史跡 鴻臚館跡1
鴻臚館の役割
鴻臚館は、外国からの賓客をもてなし、滞在させるために平安京・難波と筑紫の3ヵ所に設けられた施設で、筑紫の鴻臚館は古くは筑紫館と呼ばれました。
奈良時代までは外交専用の施設で、中国(唐)や朝鮮(新羅)からの使節は、来日するとまずここに収容され、朝廷の許可を得ると京へ向かい、帰国の際にも筑紫から船出しました。我が国の遣唐使や遣新羅使、留学生などもここから船出するなど、筑紫の鴻臚館は外国へに直接の窓口としての役割を担っていました。
平安時代になると、やがて外交使節の来日が途絶えて遣唐使も廃止され、かわって唐や新羅の商人の来航が増加します。商人らは朝廷の許可を得て交易を行い、鴻臚館は外交の場から交易の場へと変容していきました。
鴻臚館跡の発見
近世まで、鴻臚館の故地は現在の博多駅北方付近とする説が一般的でしたが、大正時代に九州帝国大学医学部教授であった中山平次郎が「万葉集」遣新羅使の歌に描写された情景などをヒントに、鴻臚館を現在の位置に推定しました。しかし戦後は、福岡国体の競技場やその後の市民野球場への改修工事などにより破壊され、鴻臚館の遺構は消滅したとも考えられていましたが、1987年の平和台野球場外野席の改修工事に伴う発掘調査により、遺跡が良好に残っていることが判明しました。
福岡市による調査
福岡市教育委員会では1987年の発見を契機として、翌年から鴻臚館跡調査研究指導委員会の指導助言のもと、全容解明のための発掘調査を行っています。

- [抽出データ]:

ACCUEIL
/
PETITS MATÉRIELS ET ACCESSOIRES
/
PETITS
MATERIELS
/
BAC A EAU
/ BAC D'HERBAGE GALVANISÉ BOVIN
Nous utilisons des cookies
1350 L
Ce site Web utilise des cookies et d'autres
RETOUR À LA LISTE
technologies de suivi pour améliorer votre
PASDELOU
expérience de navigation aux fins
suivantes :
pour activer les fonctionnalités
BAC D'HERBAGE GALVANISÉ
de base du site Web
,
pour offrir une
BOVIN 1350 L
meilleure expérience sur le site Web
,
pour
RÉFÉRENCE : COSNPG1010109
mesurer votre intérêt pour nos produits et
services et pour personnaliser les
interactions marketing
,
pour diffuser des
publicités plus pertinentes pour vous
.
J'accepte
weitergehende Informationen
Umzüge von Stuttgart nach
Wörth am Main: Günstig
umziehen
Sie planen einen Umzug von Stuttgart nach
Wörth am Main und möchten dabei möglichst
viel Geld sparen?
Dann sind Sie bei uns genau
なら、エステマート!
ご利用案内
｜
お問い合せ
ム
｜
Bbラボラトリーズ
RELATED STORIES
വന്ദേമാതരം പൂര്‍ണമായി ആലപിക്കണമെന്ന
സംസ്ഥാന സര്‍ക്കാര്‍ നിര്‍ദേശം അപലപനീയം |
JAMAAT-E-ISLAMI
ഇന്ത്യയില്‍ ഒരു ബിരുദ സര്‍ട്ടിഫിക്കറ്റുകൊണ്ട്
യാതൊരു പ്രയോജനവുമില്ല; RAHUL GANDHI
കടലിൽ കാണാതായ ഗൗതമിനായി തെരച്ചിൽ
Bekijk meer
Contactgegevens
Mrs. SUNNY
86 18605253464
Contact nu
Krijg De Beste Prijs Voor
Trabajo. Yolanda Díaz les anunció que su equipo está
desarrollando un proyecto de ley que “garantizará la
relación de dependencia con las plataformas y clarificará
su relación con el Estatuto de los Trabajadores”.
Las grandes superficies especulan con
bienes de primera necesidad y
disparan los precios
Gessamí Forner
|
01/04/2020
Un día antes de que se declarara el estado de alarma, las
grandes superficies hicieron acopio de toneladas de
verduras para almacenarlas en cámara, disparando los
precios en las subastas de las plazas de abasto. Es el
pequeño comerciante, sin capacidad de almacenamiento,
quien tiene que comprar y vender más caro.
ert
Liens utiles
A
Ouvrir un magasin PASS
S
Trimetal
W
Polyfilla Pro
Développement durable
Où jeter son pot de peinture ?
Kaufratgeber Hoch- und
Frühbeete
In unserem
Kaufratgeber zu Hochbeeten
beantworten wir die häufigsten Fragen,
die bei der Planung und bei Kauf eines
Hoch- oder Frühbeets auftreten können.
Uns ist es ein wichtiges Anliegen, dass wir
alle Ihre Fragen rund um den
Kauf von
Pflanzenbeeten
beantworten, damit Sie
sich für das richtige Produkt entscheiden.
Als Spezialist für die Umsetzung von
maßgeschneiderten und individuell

--

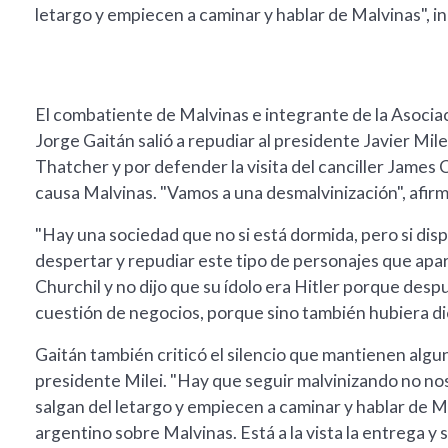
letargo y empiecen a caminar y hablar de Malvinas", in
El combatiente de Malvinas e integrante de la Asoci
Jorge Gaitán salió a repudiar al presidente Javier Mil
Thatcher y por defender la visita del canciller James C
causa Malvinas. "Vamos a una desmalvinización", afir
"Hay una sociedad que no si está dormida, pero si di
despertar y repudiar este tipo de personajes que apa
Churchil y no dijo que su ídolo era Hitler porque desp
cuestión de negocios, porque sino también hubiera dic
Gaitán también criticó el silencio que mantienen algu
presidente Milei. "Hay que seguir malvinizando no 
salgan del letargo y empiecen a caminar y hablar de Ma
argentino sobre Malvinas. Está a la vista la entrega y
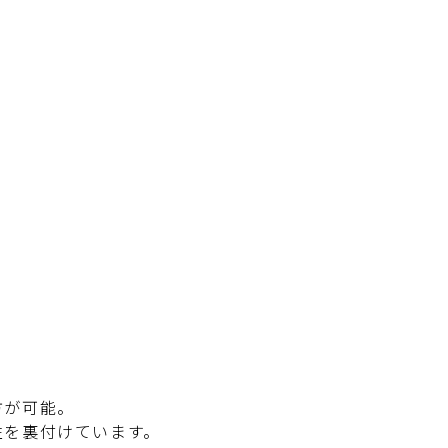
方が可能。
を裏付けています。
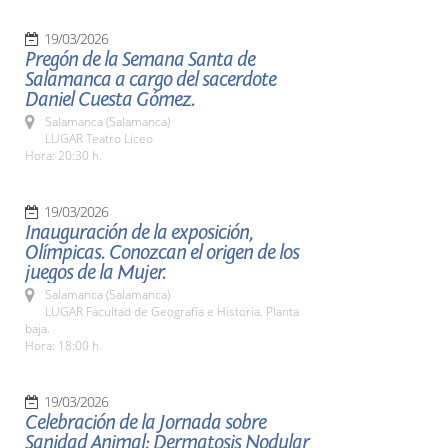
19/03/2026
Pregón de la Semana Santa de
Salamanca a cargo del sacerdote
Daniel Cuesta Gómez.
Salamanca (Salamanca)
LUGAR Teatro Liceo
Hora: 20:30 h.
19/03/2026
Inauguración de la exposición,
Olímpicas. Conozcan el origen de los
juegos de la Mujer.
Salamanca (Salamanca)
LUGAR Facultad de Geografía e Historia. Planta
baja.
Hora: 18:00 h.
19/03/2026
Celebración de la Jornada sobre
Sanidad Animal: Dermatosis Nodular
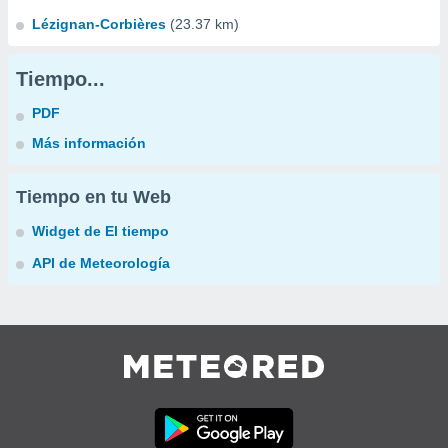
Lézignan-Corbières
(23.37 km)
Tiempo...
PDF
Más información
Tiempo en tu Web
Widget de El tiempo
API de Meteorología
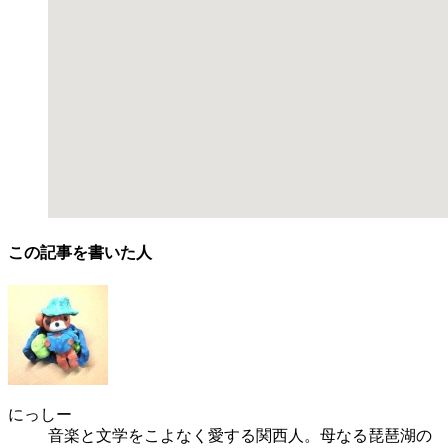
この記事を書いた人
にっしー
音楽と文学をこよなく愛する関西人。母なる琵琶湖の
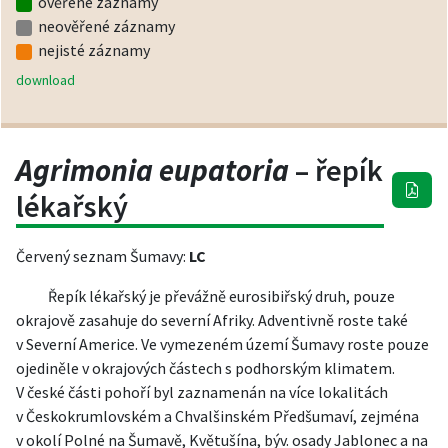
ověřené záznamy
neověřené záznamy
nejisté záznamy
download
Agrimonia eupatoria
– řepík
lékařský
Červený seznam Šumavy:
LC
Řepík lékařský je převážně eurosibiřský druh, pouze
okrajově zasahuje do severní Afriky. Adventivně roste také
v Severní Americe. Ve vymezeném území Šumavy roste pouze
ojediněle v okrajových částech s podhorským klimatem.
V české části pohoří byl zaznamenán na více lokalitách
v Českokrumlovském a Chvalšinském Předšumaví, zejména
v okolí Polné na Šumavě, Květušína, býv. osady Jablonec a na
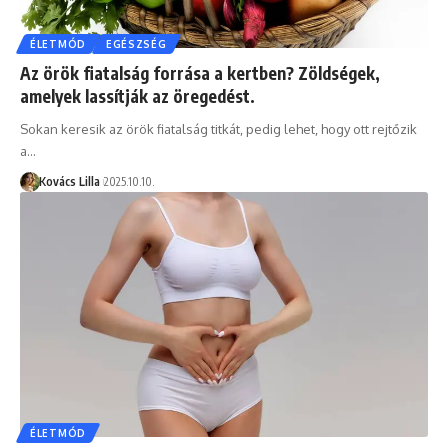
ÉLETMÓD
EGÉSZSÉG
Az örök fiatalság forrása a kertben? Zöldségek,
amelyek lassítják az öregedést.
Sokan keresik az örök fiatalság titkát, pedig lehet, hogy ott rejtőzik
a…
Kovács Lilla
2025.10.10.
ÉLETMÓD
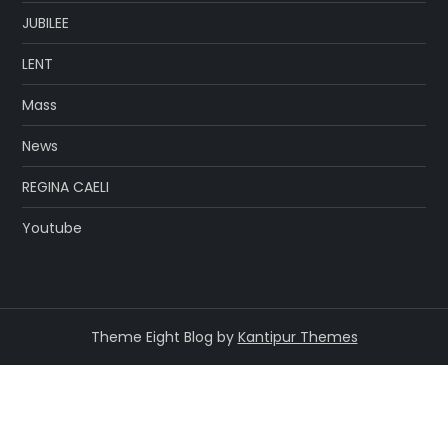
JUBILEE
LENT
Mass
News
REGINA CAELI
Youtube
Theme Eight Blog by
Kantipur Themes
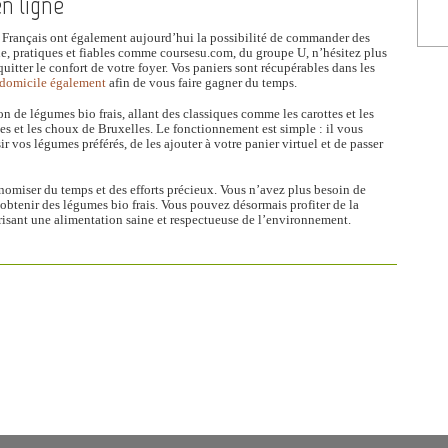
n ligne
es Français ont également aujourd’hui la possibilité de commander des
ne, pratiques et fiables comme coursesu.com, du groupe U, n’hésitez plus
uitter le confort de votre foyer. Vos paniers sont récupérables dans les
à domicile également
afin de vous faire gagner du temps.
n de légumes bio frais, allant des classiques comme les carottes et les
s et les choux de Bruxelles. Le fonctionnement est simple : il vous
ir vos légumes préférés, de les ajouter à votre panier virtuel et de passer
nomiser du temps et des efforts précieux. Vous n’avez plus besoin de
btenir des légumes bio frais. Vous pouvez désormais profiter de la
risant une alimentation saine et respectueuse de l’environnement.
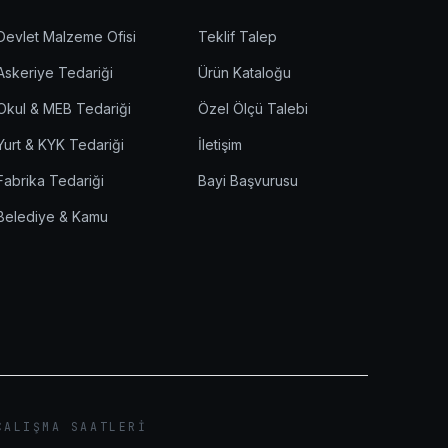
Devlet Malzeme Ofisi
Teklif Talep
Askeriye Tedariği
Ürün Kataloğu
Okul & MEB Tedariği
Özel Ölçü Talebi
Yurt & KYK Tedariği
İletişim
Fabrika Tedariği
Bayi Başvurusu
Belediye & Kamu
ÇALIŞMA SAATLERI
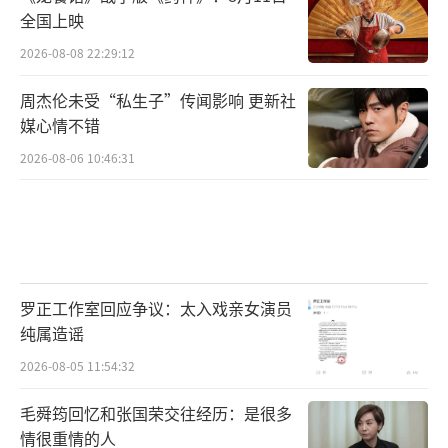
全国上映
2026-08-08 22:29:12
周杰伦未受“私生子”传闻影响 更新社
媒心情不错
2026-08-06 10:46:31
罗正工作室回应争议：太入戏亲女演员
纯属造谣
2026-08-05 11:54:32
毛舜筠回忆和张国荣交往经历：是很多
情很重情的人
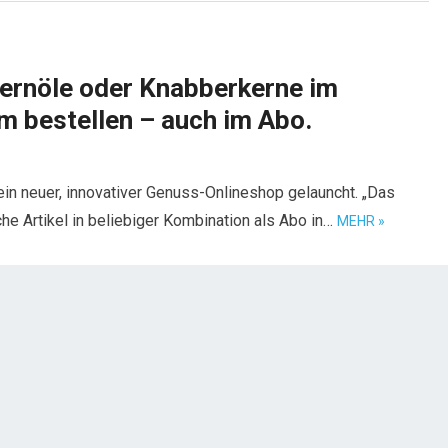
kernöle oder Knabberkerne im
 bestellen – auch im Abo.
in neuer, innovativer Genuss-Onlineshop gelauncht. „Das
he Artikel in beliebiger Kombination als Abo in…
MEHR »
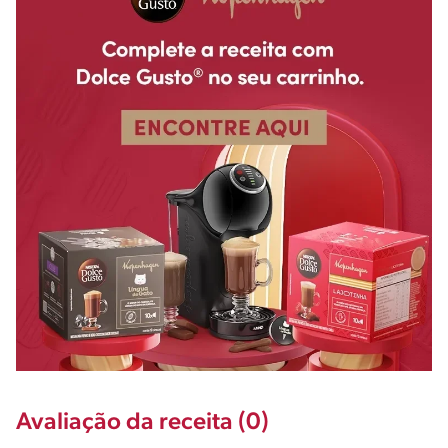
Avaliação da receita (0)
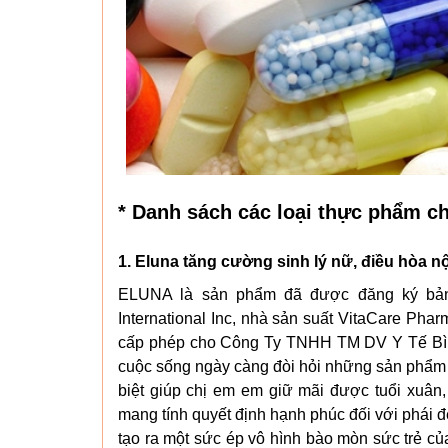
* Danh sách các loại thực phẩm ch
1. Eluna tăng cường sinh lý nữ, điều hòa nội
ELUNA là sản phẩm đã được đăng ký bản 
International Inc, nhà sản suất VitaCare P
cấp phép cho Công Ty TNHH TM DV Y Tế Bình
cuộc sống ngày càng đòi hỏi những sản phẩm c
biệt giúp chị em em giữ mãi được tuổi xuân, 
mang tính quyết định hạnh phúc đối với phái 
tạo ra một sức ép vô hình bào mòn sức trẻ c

- [課題の条件]:
鴻臚館跡の文章にある「平安時代になると、やがて外交使節の来日が途絶えて遣唐使も廃止され、かわって唐や新羅の商人の来航が増加します。」という一文を英語に訳してください。 資料は参照しなくてかまいません。

- [解答]:
In the Heian period, the arrival of diplomatic envoys eventually ceased and the missions to Tang China were abolished, and in their place visits by merchants from Tang and Silla increased.